Luca Canini, AllAboutJazz Italia

Lo si era capito già nel 2009, quando uscì su Clean Feed Humanization 4tet, che il chitarrista Luís Lopes aveva trovato la proverbiale quadratura del cerchio arruolando il sax tenore del connazionale Rodrigo Amado e affidando la ritmica ai fratelli Aaron e Stefan González (di recente ascoltati a fianco del padre, il trombettista texano Dennis González, in Cape of Storms). Due anni dopo, Electricity, fatica numero due del quartetto pubblicata dalla Ayler Records, conferma la caratura della band e, per la proprietà transitiva, l'eccellente stato di salute della new wave jazzistica portoghese.

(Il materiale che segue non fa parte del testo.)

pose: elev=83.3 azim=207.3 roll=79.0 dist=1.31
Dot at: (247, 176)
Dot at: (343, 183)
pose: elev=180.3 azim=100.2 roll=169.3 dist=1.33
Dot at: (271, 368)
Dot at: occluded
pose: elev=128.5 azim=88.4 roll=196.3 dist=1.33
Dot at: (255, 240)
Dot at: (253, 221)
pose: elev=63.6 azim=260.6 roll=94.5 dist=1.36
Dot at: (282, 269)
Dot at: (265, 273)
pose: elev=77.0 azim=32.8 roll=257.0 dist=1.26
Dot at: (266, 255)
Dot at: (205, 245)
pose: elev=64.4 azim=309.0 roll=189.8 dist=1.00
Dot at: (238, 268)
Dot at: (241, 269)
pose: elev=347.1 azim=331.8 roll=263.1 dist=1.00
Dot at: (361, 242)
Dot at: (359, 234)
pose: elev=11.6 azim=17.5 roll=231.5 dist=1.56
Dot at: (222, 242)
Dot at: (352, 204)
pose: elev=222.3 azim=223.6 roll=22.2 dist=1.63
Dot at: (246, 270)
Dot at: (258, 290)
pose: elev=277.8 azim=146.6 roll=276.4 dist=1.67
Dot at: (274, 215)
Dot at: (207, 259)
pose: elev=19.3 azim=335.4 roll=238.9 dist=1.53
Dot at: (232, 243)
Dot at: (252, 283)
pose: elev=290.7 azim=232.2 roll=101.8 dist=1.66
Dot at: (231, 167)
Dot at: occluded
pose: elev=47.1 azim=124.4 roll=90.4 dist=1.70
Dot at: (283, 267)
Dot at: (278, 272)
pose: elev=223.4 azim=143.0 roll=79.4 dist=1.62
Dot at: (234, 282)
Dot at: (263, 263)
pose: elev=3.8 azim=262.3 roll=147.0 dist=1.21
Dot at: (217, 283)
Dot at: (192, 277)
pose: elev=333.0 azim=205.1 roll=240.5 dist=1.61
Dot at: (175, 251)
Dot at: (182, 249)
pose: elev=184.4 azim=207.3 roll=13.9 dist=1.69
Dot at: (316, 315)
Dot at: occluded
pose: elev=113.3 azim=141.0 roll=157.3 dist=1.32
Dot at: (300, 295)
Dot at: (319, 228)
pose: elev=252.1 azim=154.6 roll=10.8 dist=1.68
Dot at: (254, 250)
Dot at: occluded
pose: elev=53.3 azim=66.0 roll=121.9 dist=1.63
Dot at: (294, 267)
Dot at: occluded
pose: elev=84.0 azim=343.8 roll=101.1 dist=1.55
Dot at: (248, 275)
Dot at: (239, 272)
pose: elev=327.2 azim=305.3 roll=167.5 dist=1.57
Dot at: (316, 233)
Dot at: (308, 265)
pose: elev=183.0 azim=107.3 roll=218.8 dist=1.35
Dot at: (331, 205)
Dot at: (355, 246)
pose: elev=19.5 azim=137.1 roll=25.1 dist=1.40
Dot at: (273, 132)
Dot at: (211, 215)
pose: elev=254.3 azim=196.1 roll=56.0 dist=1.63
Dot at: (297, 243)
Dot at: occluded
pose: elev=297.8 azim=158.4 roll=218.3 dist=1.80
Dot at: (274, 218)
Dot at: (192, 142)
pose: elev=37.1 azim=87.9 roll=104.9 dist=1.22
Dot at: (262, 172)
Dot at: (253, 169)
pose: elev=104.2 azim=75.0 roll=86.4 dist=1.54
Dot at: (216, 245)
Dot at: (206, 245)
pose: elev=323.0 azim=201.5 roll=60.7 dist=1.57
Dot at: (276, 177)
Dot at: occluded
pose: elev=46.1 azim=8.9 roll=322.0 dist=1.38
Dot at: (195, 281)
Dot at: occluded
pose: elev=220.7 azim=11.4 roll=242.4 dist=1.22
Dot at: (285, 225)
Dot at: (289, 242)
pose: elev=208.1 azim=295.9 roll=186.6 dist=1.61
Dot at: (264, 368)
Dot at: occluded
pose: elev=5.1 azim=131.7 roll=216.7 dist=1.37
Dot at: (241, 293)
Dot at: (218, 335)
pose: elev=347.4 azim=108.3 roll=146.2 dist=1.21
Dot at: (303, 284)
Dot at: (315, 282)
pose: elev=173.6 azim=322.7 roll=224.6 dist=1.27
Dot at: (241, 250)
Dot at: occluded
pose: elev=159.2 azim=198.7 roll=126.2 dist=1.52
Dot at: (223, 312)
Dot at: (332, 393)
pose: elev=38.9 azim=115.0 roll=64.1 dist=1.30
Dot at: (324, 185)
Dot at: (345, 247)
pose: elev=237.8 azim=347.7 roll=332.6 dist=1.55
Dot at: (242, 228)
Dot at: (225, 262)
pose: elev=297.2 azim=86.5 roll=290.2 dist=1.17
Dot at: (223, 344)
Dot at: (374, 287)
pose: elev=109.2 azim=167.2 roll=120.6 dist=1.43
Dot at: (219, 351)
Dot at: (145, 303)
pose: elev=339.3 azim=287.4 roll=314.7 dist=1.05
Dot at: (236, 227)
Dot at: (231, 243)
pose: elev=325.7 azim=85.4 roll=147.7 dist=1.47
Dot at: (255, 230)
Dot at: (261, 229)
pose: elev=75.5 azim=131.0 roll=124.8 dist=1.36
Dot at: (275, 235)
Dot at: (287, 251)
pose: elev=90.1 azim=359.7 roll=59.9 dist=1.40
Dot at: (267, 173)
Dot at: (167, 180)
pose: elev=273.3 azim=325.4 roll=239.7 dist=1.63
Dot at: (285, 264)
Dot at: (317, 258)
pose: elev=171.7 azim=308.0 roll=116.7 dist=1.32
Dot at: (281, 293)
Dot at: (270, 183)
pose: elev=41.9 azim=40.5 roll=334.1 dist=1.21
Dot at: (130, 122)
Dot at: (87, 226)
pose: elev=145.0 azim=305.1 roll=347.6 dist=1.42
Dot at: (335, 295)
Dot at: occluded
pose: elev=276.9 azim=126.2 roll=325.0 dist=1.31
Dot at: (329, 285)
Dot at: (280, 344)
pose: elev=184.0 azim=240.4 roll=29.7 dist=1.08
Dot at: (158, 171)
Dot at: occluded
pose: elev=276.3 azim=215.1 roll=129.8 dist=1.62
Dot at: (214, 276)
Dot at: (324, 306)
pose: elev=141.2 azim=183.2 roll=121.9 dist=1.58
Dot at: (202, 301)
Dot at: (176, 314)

I quattro mettono le carte in tavola fin da subito. L'iniziale "Dehumanization Blues" è una revolverata sparata a bruciapelo, una torrida cavalcata free che si snoda lungo un percorso reso accidentato dalle imboscate noise della chitarra di Lopes, un po' Otomo e un po' James Blood Ulmer, splendidamente anti-virtuoso nel sostenere sferragliando e sfrigolando l'assolo ayleriano di Amado. La successiva "Jungle Gymnastics," tutta spigoli e curve a gomito, ha un che di sinistramente monkiano. Lopes torna a fare il "chitarrista," dalle parti di Joe Morris tanto per intenderci. Amado si conferma sassofonista intrepido snocciolando un altro assolo tutto fuoco e fiamme, giocato sui registri bassi e sul vibrato rabbioso del tenore. La terza meraviglia dell'impeccabile un-due-tre iniziale, il cuore del disco, è "Two Girls," funk-jazz alla Vandermark 5 uscito dalla penna di Amado. Tira aria di Chicago, con la sezione ritmica che macina e martella, e la line-up chitarra-sax che spezza le linee del tema, dando vita a un dialogo serrato fatto di incastri e dissonanze.

Purtroppo quando la velocità diminuisce e le strutture si fanno labili, il quartetto mette in mostra qualche limite in fatto di lucidità e capacità di rapportarsi con il silenzio. Lo dimostra l'inconcludente "Effigy," che gira a vuoto per poco meno di sette minuti, cercando non si sa bene cosa e non si sa bene dove. Per fortuna è l'unico passaggio a vuoto. Con "Procurei-te Na Noite" si torna a far girare il motore della band, che nella seconda parte del disco conferma di trovarsi a proprio agio soprattutto alle alte temperature del neo-free.

Attenzione a non scottarvi le orecchie.